Our study revealed that the 161C/T variant at exon 6 of the PPARγ gene had no prominent effect on obesity risk. Yet the SNP has been reported to be associated with lipoprotein profiles (Wang et al. 1999). The interaction effect between the 161C/T variant and apoE-ε4 genotype on serum cholesterol level has been suggested (Peng et al. 2003).

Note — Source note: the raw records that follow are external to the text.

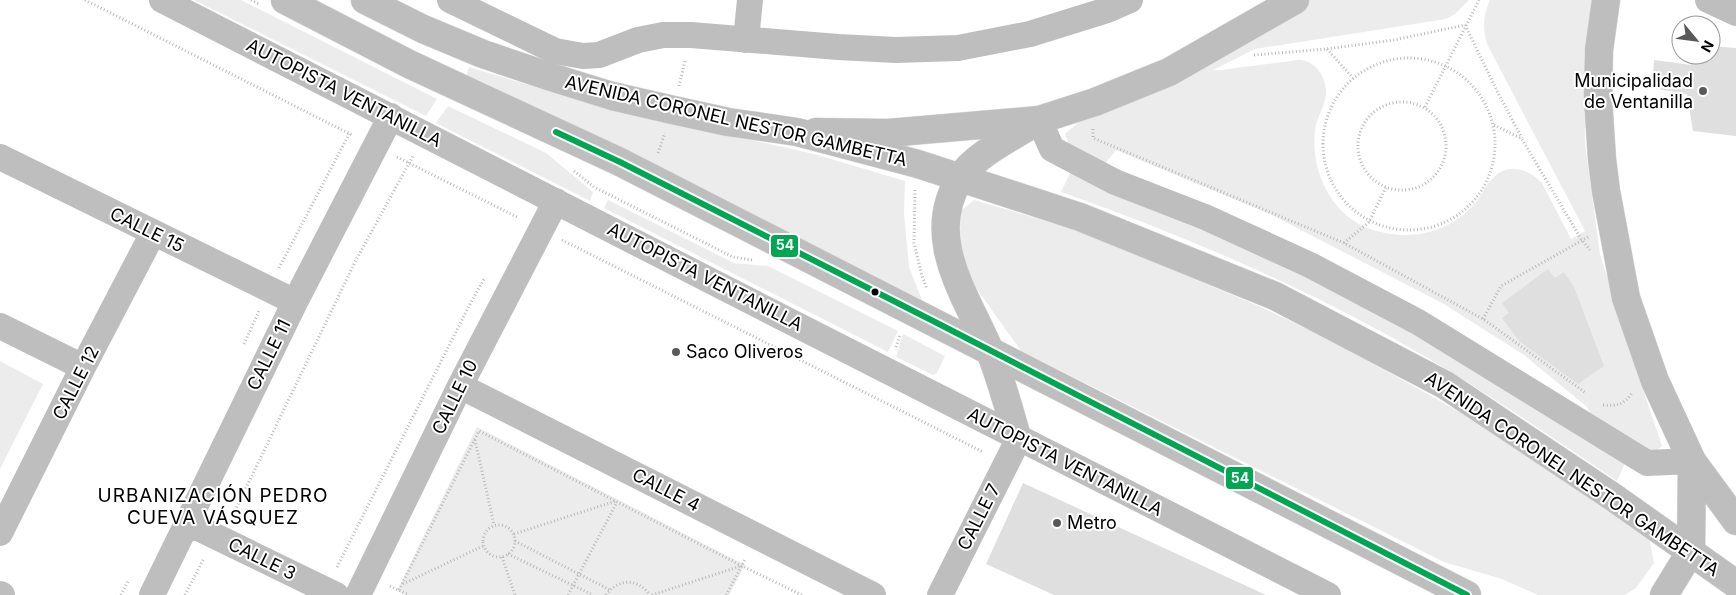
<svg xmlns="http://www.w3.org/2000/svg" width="1736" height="595" viewBox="0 0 1736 595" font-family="Inter,sans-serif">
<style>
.green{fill:#ececec}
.building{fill:#dfdfdf}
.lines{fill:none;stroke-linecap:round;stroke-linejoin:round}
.major-casing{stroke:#dbdbdb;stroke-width:29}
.highway-casing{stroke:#dbdbdb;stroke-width:29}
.path{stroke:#b9b9b9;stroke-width:3;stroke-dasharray:1 2.5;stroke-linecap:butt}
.minor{stroke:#bebebe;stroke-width:26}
.major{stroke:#bebebe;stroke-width:28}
.highway{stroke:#bebebe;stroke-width:28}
.bus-1-casing{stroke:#fff;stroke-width:10}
.bus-1{stroke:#00a651;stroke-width:6}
.poi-dot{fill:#595959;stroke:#fff;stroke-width:2}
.bus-dot{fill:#000;stroke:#fff;stroke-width:2}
.labels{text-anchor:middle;stroke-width:4;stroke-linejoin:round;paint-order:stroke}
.poi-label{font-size:18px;fill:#000;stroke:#fff;text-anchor:start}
.street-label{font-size:18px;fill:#000;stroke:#fff}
.neighbourhood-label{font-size:19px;letter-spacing:1px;fill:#000;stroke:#fff}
.line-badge{stroke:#fff;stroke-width:2}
.badge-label{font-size:14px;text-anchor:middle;font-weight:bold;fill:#fff}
</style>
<rect width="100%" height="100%" fill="#fff"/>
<!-- green -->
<path class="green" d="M194 0H241L437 99 426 116Z
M1307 0H1469L1455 14 1446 19 1255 49 1213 70C1219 71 1228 69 1235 68 1251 66 1267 64 1284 62 1289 62 1297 59 1302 60 1318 63 1327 80 1326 94 1325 107 1316 118 1315 130 1310 171 1332 217 1373 230 1400 238 1428 237 1453 222 1462 217 1471 208 1478 200 1483 193 1486 184 1493 178 1508 162 1529 169 1542 183L1571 239 1585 231 1488 46C1482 30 1483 15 1490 0H1592L1584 54 1585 144 1600 254 1632 357 1662 446 1651 455 1590 413 1587 407 1524 355 1444 304 1272 215 1116 150 1104 165 1071 150 1065 134 1086 116Z
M469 67 588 103 814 154 905 181 904 213 909 267 922 300 466 77Z
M448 106 546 153 593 192 590 201 436 123Z
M1071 171 1217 233 1397 320 1626 461 1617 481C1535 426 1454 370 1367 324 1269 272 1166 229 1061 192Z
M608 200 734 263 768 266 898 331 888 352 604 208Z
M974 200 1077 230 1261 307 1344 347 1463 414 1621 515 1649 538 1654 563 1636 588 1625 595H1538L1502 579 1444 562 1021 351 974 285 960 247 961 211Z
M903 334 945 356 937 373 933 375 896 357Z
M0 361 43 384 0 469Z
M477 427 745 565 729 595H406L397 591Z"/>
<!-- building -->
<path class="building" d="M1711 46 1736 48V136L1693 131 1687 94 1652 88 1654 60 1691 65 1690 55H1711Z
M1548 269 1555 278 1564 272 1574 287 1604 366 1578 384 1519 341 1502 318 1509 313 1502 303Z
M1023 483 1266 595H1054L986 564Z"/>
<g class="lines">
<!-- major casing -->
<g class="major-casing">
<path id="major" d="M1606 0 1599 50 1598 98 1602 159 1606 191 1626 298 1655 381 1692 461 1736 521
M816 132 888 133 1039 120 1095 102 1169 72 1295 0"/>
</g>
<!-- highway casing -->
<g class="highway-casing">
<path id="highway" d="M285 0 409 64 620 162 1467 595
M365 0 423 29 483 54 551 77 612 96 673 110 728 122 797 132 918 164 1080 217 1275 296 1445 385 1613 497 1736 584
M1018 440C1009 410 1001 378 989 349 966 295 923 238 960 178 974 155 1016 135 1039 120
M1664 595 1691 551 1692 461"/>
</g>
<!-- path -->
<path class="path" d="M85 0 352 135
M251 0 259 4
M1465 25 1498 93 1522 138
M1327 49 1353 78
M1254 55 1326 49 1394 40 1465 25
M1323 144a86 86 0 1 1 172 0a86 86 0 1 1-172 0Z
M679 86 685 61
M1358 146a44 44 0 1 1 88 0a44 44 0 1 1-88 0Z
M1425 107 1479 0
M1494 125 1522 139 1581 239 1590 250
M1093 129V138L1344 243 1483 319 1586 393
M658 153 665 133
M397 157 519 218
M574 171 594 187 733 257 752 260
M915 190 914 243 922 276 927 289
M562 240 983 452
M1344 243 1369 222 1386 187
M279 268 349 134
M1483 319 1501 286 1588 237
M244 344 259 311
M896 347 900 335
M1603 405C1617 406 1624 405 1632 393
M475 440 494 525
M232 517 356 260 413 156
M483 541a16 16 0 1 1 32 0a16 16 0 1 1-32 0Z
M514 534 616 501
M515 541 610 590
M508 554 593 595
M502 557 515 595
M337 567 469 306 484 279
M403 584 483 546
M390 586 409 595
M399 590 479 431 742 566 802 595
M121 595 128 581
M185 595 204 558
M568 595 617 502
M606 595C619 578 637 578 650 595
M652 595 741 566
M726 595 746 558"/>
<!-- minor -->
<path class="minor" d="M162 0C551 198 938 399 1328 595
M450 0 555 51 583 56 599 55 638 40 663 35H691L838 47 896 50 958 48 1030 34 1107 10 1130 0
M1708 0 1736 13
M746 40 750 0
M1039 120 1052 149 1115 182 1205 217 1310 265 1418 322 1647 463 1692 461
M0 157 295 302
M0 326 83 367
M460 386 873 595
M188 523 336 595
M0 533 83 367 153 233
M0 594 2 595
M152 595 295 302 391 116
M358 595 460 386 556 201
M940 595 1018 440"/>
<!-- major -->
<use href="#major" class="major"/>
<!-- highway -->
<use href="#highway" class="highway"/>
<!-- bus-1 casing -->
<g class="bus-1-casing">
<path id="bus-1" d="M556 132 620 162 939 324 1467 595"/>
</g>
<!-- bus-1 -->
<use href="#bus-1" class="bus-1"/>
</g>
<!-- markers -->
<g class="poi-dot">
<circle cx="1703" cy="91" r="5"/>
<circle cx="676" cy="352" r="5"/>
<circle cx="1057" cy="523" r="5"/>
</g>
<circle class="bus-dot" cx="875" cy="292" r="4.5"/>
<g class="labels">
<!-- poi labels -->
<g class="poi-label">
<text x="1693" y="87" text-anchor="end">Municipalidad<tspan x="1693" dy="21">de Ventanilla</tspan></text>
<text x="686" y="358">Saco Oliveros</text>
<text x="1067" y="529">Metro</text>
</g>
<!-- street labels -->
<g class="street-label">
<text transform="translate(344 93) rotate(27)" y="6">AUTOPISTA VENTANILLA</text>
<text transform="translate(736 121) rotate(13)" y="6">AVENIDA CORONEL NESTOR GAMBETTA</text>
<text transform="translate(147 230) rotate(26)" y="6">CALLE 15</text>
<text transform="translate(705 277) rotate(27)" y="6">AUTOPISTA VENTANILLA</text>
<text transform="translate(269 355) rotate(-64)" y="6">CALLE 11</text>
<text transform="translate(76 383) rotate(-63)" y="6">CALLE 12</text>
<text transform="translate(455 397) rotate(-64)" y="6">CALLE 10</text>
<text transform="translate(1065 462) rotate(27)" y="6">AUTOPISTA VENTANILLA</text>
<text transform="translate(1572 474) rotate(34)" y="6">AVENIDA CORONEL NESTOR GAMBETTA</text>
<text transform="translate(666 490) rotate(27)" y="6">CALLE 4</text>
<text transform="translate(979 517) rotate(-63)" y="6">CALLE 7</text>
<text transform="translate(262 559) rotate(26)" y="6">CALLE 3</text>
</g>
<!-- neighbourhood labels -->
<g class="neighbourhood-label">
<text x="213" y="502">URBANIZACIÓN PEDRO<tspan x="213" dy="22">CUEVA VÁSQUEZ</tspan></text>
</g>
</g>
<g class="line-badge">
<rect x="770" y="234" width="29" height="24" rx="5" fill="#00a651"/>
<rect x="1225" y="466" width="29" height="24" rx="5" fill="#00a651"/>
</g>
<g class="badge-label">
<text x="785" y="250">54</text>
<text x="1240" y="483">54</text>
</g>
<!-- north arrow -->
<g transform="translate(1696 40) rotate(119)"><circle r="24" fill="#ffffff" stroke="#999999"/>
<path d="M0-4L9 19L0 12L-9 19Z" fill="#595959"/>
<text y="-8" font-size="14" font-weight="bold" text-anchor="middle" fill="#000000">N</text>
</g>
</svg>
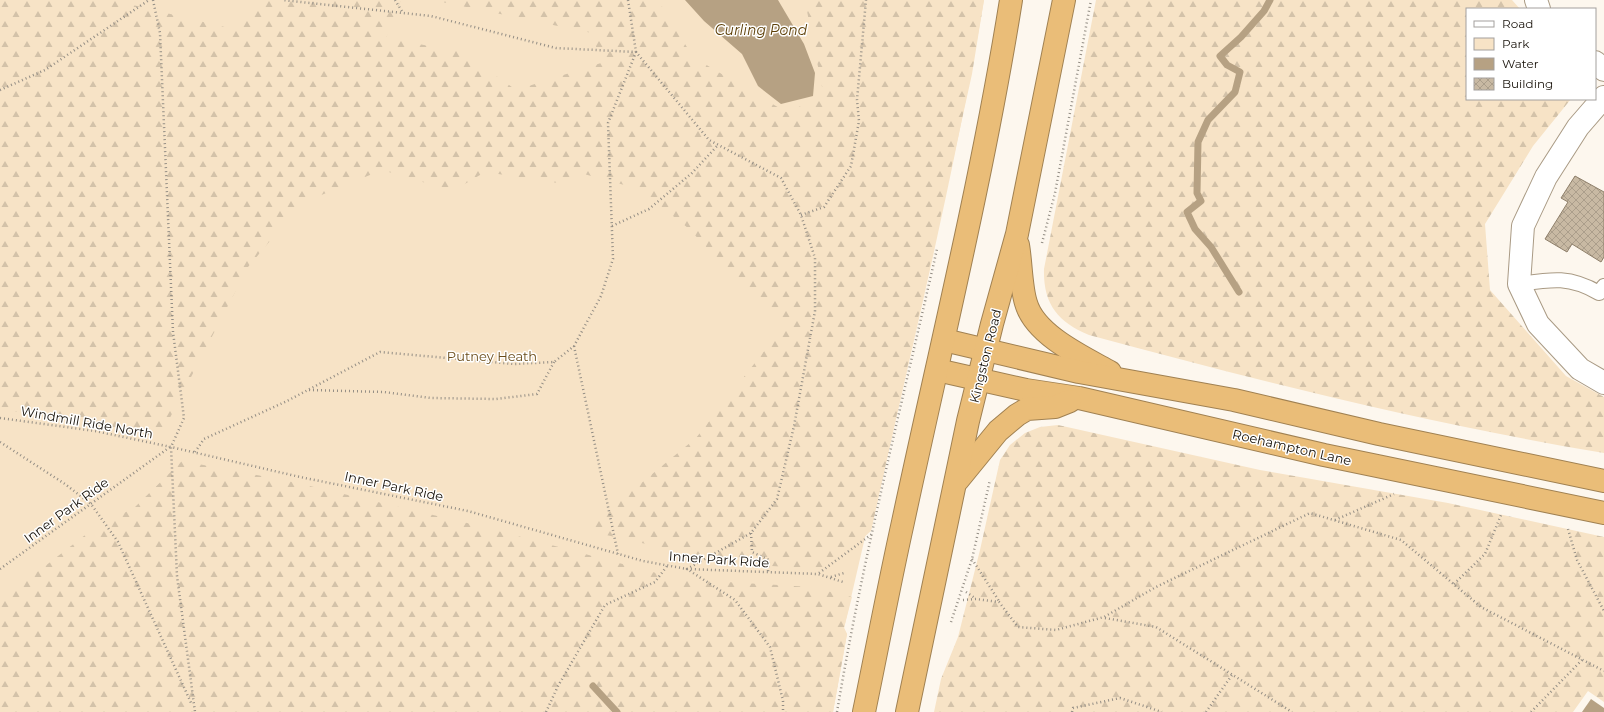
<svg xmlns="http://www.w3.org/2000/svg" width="1604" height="712" viewBox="0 0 1604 712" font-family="Montserrat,sans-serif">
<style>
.green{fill:#f7e3c6}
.forest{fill:url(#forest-firs)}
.water{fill:#b6a183}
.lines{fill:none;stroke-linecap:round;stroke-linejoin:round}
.stream{stroke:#b6a183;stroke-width:7}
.building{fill:url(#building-cross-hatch);stroke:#8e7f6a}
.lane-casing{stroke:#a99a84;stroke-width:16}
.street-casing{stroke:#a99a84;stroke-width:24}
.highway-casing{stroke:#a08152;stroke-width:24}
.path{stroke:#948e85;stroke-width:2.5;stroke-dasharray:1 3;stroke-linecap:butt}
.lane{stroke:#fff;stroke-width:14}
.street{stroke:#fff;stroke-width:22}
.highway{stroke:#eabd78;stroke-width:22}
.labels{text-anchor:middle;stroke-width:3;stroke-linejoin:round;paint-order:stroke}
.park-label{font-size:13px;fill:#6a4c19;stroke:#fff}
.street-label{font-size:13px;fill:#18120a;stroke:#fff}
.water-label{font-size:14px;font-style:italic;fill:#5e4008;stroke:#fff}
</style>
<defs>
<pattern id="forest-firs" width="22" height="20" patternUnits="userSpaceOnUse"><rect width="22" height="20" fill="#f7e3c6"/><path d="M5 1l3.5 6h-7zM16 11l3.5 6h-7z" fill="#d3c2a9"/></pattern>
<pattern id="building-cross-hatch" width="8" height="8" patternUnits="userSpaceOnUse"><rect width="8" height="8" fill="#c8b9a3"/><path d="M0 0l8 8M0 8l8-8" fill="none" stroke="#ab9e8b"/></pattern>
</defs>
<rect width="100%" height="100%" fill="#fdf7ee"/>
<path class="green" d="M0,0H984C954,178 910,354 871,530L866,533L844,628L847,634L833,712H0Z"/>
<g class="forest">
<path d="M0,0H112L237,30L263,0H401L386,38L462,52L516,90L601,63L592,33L432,0H658L693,57L786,112L824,97L806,6L799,0H984L972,74L871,531L828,569L735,564L584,530L696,438L783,327L688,228L639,189L584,174L558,183L485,172L453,191L382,170L302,203L248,267L160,437L0,409Z"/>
<path d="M1096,0H1512L1520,9H1467V99H1571L1533,146L1485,224L1490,290L1566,376L1604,397V453C1430,424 1259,381 1089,335C1057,322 1043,303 1044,269Z"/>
<path d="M1058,425L1260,470L1448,503L1604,537V702L1588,691L1573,712H934L941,679L958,637L980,550L1000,460L1010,445L1025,433L1040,427Z"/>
<path d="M182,461L284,480L480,526L679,579L811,587L852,597L844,628L847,634L833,712H0V594L40,570L89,532L135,507Z"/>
</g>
<g class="water">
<path d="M685,0H778L804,44L815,73L813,96L781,104L758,86L742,54L704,21Z"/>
<path d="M1591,699L1604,708V712H1582Z"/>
</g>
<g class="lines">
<g class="stream">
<path d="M1239,292L1211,247L1195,229L1187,212L1201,201L1197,193L1198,142L1208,120L1235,92L1240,72L1227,65L1220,56L1241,37L1264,11L1270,0"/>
<path d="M593,686L617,712"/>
</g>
</g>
<path class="building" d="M1575,176L1604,192V257L1601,262L1572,244L1567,252L1545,239L1568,202L1561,198Z"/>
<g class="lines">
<defs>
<path id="lane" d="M1519,284C1552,279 1570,276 1599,293L1604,286"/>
<g id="street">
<path d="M1536,0L1539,9"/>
<path d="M1595,62L1604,70"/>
<path d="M1604,97L1578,127L1546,177L1523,226L1519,284L1538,324L1580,369L1604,383"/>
</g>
<g id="highway">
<path d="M1018,245C1021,262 1021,288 1026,303C1035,335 1083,357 1110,372"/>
<path d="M944,340L1079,372L1234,400L1379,434L1604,481"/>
<path d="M937,370L1026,390L1079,398L1324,455L1604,513"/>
<path d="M958,480L998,431L1017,415L1027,409L1055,407L1070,401"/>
<path d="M864,712C877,649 889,585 903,522C940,349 983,176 1011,0"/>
<path d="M907,712L968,421L992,324L1017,234L1064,0"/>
</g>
</defs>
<use href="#lane" class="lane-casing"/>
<use href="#street" class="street-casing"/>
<use href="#highway" class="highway-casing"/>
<g class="path">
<path d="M153,0L160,33L173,332L184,418L171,447L177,576L195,712"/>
<path d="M395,0L403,13"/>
<path d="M628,0L636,52L709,140L781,178L801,215L815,258V311L794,426L777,499L751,533L687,569L735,600L770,647L783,701V712"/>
<path d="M0,90L45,70L149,0"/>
<path d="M801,215L824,207L851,166L859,121L857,100L866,0"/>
<path d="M612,226L649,209L692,173L718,145"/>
<path d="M1042,243L1055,193L1091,0"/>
<path d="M574,346L618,554"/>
<path d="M309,390L384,392L431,398L496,399L537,394L554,362"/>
<path d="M0,418L95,431L171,447L300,477L468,511L643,561L687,569L818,574L843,582"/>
<path d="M0,442L65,484L91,504L118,542L192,705"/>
<path d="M195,452L204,439L287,401L380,352L514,364L554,362L574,346L601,296L613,259L608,123L636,52L556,48L431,16L282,0"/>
<path d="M1335,520L1394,494"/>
<path d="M1568,529L1577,560L1604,611"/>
<path d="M751,533L752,552L769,560L768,572"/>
<path d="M972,559L999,601"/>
<path d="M0,569L170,447"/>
<path d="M819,573L872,534"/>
<path d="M831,577L844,573"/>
<path d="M1454,584L1485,554L1501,515"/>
<path d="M966,592L975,598"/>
<path d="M963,600L976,599L999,602L1018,627L1056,630L1104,617L1156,587L1310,513L1401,540L1481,607L1604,671"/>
<path d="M1105,618L1156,627L1292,712"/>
<path d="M951,622L972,559L990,480"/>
<path d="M546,712L558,686L605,605L655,582L667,566"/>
<path d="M837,712C863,557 902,403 937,249"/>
<path d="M1072,712L1073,708L1120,698L1162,712"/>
<path d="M1206,712L1232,675"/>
<path d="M1531,712L1582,660"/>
</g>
<use href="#lane" class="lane"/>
<use href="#street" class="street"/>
<use href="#highway" class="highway"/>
</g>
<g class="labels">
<g class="park-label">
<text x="492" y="361">Putney Heath</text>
</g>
<g class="street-label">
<text transform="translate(985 356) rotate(-76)" y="5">Kingston Road</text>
<text transform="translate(87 422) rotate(10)" y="5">Windmill Ride North</text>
<text transform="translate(1292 447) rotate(13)" y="5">Roehampton Lane</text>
<text transform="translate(394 486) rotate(12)" y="5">Inner Park Ride</text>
<text transform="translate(66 510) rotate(-36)" y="5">Inner Park Ride</text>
<text transform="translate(719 559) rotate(4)" y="5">Inner Park Ride</text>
</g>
<g class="water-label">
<text x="761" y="35">Curling Pond</text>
</g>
</g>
<rect x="1466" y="8" width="130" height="92" fill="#ffffff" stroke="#a3a09d"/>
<rect x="1474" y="21" width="20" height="6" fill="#ffffff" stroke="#a3a09d"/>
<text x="1502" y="28" font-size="12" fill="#18120a">Road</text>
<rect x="1474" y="38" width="20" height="12" fill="#f7e3c6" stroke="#a3a09d"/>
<text x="1502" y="48" font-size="12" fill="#18120a">Park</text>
<rect x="1474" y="58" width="20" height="12" fill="#b6a183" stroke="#a3a09d"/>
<text x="1502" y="68" font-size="12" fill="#18120a">Water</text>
<rect x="1474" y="78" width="20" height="12" fill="url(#building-cross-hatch)" stroke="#a3a09d"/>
<text x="1502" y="88" font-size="12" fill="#18120a">Building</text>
</svg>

Variance and covariance components were estimated to see how much variation of the BMI were explained by the candidate genes. The variance estimates of ADRB2-1053G/C, ADRB3-Trp64Arg, and residuals were 0.91, 2.17, and 17.45, respectively, and the covariance estimate between the ADRB2-1053G/C and the ADRB3-Trp64Arg effects was 0.42. Therefore, the polymorphisms of the ADRB2 and ADRB3 genes explained 4.3% [=0.91/ (0.91+2.17+2×0.42+17.45)] and 10.1% [=2.17/(0.91+2.17+2×0.42+17.45)] of the variation on BMI. Effect of two loci, i.e., their additive genetic effects and epistasis, explained 18.3% [=(0.91+2.17+2×0.42)/(0.91+2.17+2×0.42+17.45)]. This finding is useful to explain genetic effects in adolescent obesity. Further studies on other candidate genes are continuously required to see genetic architecture of complex adolescent obesity. Such endeavors would eventually lead to a promising remedy against adolescent obesity.